Rendered images with source text
-- -- --

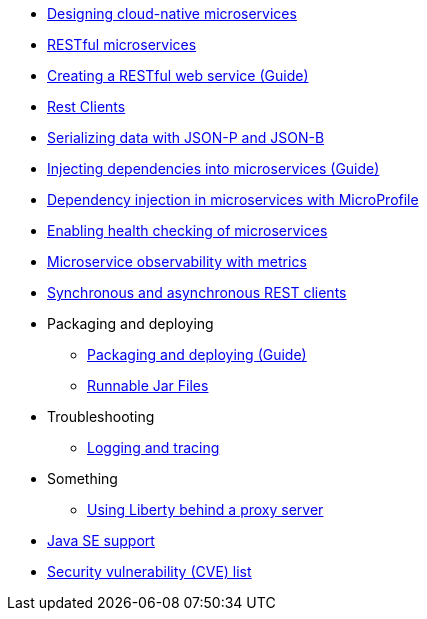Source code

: * xref:latest@ref:general:cloud_native_microservices.adoc[Designing cloud-native microservices]
* xref:latest@ref:general:rest_microservices.adoc[RESTful microservices]
* https://openliberty.io/guides/rest-intro.html[Creating a RESTful web service (Guide)]
* xref:latest@ref:general:rest_clients.adoc[Rest Clients]
* xref:latest@ref:general:json_p_b.adoc[Serializing data with JSON-P and JSON-B]
* https://openliberty.io/guides/cdi-intro.html[Injecting dependencies into microservices (Guide)]
* xref:latest@ref:general:contexts_dependency_injection.adoc[Dependency injection in microservices with MicroProfile]
* xref:latest@ref:general:health-check-microservices.adoc[Enabling health checking of microservices]
* xref:latest@ref:general:microservice_observability_metrics.adoc[Microservice observability with metrics]
* xref:latest@ref:general:sync_async_rest_clients.adoc[Synchronous and asynchronous REST clients]
* Packaging and deploying
** https://openliberty.io/guides/getting-started.html[Packaging and deploying (Guide)]
** xref:latest@ref:general:runnablejarfiles.adoc[Runnable Jar Files]
* Troubleshooting
** xref:latest@ref:general:logging.adoc[Logging and tracing]
* Something
** xref:latest@ref:general:forwarded-header.adoc[Using Liberty behind a proxy server]
* xref:latest@ref:general:java-se.adoc[Java SE support]
* xref:latest@ref:general:security-vulnerabilities.adoc[Security vulnerability (CVE) list]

-- -- --

Request: Starting at the line that contains "xref:latest@ref:general:java-se.adoc[Java SE support]", transcribe every line through the last line of the entries above, exactly, and nothing else.

Task response:
* xref:latest@ref:general:java-se.adoc[Java SE support]
* xref:latest@ref:general:security-vulnerabilities.adoc[Security vulnerability (CVE) list]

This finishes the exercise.